▶ _Description of the task_
Since only part of the material below is wanted, output exactly the lines from the one with "tote bag: present [1097,526,1154,588]" up to and including the one with "house plant: present".

▶ _Given data_
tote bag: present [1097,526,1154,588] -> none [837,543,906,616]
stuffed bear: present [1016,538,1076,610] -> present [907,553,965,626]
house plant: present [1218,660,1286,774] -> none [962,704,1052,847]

==

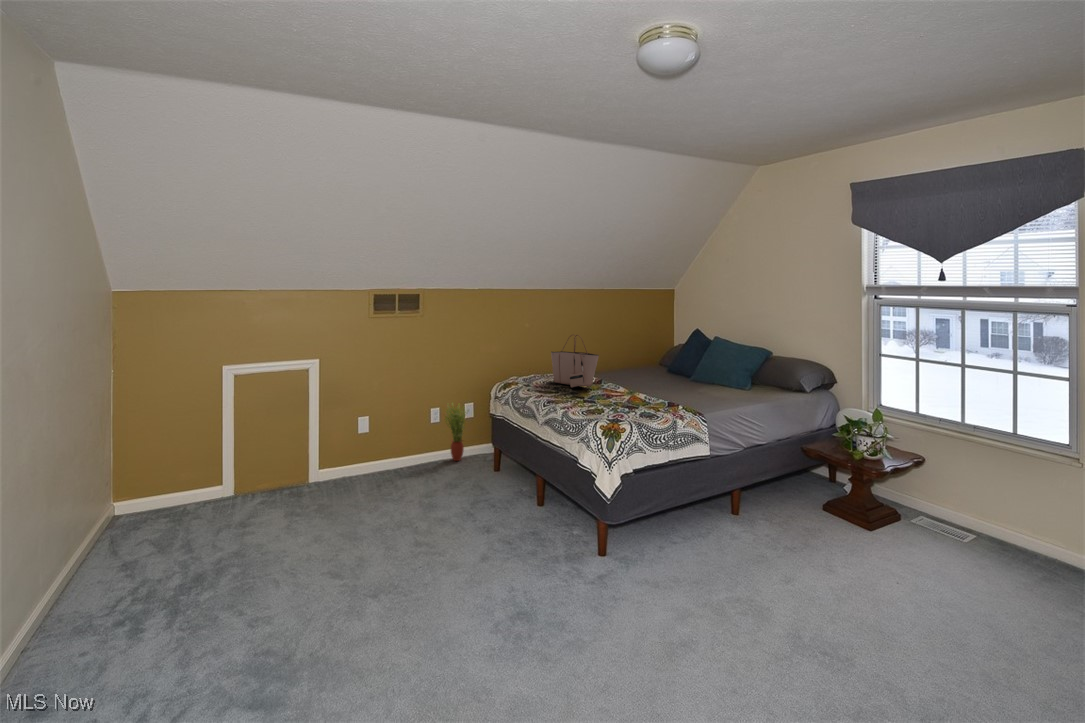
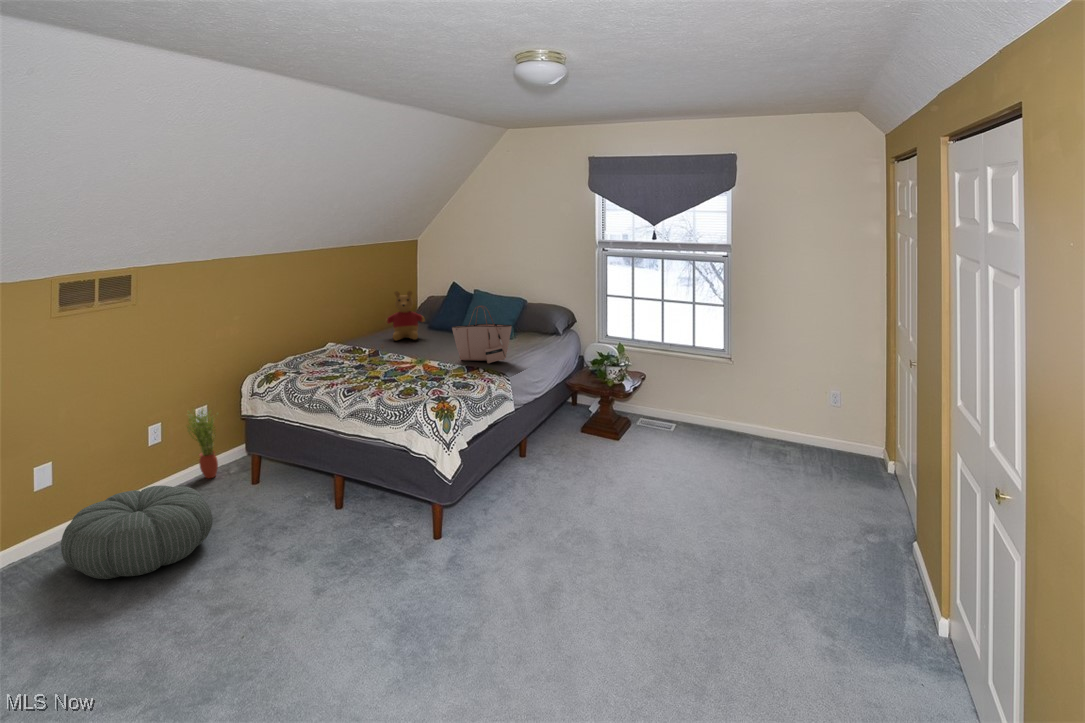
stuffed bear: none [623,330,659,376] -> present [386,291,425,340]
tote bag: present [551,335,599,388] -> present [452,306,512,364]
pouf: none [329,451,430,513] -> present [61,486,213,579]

▶ _Response to this exercise_
tote bag: present [1097,526,1154,588] -> none [837,543,906,616]
stuffed bear: present [1016,538,1076,610] -> present [907,553,965,626]
house plant: present [1218,660,1286,774] -> none [962,704,1052,847]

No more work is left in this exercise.